Minister of Women's Rights
- In office 21 May 1981 – 20 March 1986
- President: François Mitterrand
- Prime Minister: Pierre Mauroy Laurent Fabius
- Preceded by: Alice Saunier-Seité
- Succeeded by: Georgina Dufoix

Mayor of Lisieux
- In office 24 March 1989 – 25 March 2001
- Preceded by: André-Eugène Baugé
- Succeeded by: Bernard Aubril

Member of the National Assembly for Calvados's 3rd constituency
- In office 12 June 1997 – 18 June 2002
- Preceded by: André Fanton
- Succeeded by: Claude Leteurtre

Personal details
- Born: Yvette Saldou 10 April 1929 Pessac, France
- Died: 18 August 2026 (aged 97) Cabestany, France
- Party: Socialist Party
- Spouse: Pierre Roudy ​(m. 1951)​

= Yvette Roudy =

French politician (1929–2026)

Yvette Roudy (10 April 1929 – 18 August 2026) was a French politician. She served as a member of the National Assembly from 1986 to 1993, and from 1997 to 2002, representing Calvados. She was the Minister of Women's Rights from 1981 to 1986.

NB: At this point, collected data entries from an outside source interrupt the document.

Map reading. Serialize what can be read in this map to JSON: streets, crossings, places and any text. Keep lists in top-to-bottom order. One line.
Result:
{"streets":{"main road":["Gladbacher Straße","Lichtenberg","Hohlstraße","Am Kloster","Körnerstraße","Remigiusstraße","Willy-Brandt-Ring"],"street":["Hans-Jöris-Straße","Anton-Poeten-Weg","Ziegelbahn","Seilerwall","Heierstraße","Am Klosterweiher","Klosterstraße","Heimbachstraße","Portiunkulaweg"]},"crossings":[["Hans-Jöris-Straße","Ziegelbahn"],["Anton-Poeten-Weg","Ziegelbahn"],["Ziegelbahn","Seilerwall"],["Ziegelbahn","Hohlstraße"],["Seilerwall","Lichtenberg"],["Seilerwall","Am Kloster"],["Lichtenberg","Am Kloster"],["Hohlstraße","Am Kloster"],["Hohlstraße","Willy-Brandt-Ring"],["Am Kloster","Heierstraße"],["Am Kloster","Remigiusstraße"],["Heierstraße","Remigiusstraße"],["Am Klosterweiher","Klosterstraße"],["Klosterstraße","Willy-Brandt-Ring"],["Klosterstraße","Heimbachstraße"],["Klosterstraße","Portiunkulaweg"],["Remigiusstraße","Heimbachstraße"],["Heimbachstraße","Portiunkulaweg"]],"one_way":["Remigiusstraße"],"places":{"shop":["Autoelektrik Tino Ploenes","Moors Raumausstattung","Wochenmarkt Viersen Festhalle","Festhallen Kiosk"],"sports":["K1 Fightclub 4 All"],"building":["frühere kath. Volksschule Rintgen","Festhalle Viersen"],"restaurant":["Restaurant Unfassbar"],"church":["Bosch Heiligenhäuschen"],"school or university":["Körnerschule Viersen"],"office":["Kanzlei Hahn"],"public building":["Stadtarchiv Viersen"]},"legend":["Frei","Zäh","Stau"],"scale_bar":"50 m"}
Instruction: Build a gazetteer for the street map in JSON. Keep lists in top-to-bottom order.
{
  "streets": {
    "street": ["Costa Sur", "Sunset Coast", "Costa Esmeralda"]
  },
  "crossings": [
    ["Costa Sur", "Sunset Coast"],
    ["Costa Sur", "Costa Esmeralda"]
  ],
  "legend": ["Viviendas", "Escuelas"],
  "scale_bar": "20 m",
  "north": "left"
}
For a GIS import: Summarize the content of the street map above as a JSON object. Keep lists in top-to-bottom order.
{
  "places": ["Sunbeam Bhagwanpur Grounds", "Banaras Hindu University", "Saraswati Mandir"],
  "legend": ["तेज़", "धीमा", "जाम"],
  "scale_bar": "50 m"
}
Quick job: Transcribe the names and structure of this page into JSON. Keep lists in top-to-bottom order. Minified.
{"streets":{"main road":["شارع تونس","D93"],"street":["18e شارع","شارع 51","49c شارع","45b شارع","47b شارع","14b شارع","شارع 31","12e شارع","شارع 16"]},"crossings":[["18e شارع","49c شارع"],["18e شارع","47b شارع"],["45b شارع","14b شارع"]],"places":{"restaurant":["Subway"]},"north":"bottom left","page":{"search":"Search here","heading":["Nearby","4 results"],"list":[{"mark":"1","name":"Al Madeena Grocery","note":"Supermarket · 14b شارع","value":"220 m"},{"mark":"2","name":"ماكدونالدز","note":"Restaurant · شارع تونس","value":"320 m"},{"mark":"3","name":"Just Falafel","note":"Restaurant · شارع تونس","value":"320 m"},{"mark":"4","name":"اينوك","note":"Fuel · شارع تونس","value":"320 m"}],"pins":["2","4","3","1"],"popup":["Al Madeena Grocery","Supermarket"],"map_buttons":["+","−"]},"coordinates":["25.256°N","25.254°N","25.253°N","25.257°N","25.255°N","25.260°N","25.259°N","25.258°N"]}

Roudy sponsored a law known as the "Roudy law" in 1983. This law had in it a ban on refusing promotion, training, or employment based on sex, and put the burden of proof on the employer (rather than the employee as it had previously been) regarding any conflict between the employee and their employer. The law also required employers to make a written report of “the measures taken during the past year to ensure gender equality in the workplace, the objectives planned for the coming year, and the definition of… the actions to be taken in this regard”.

Roudy died on 18 August 2026, aged 97.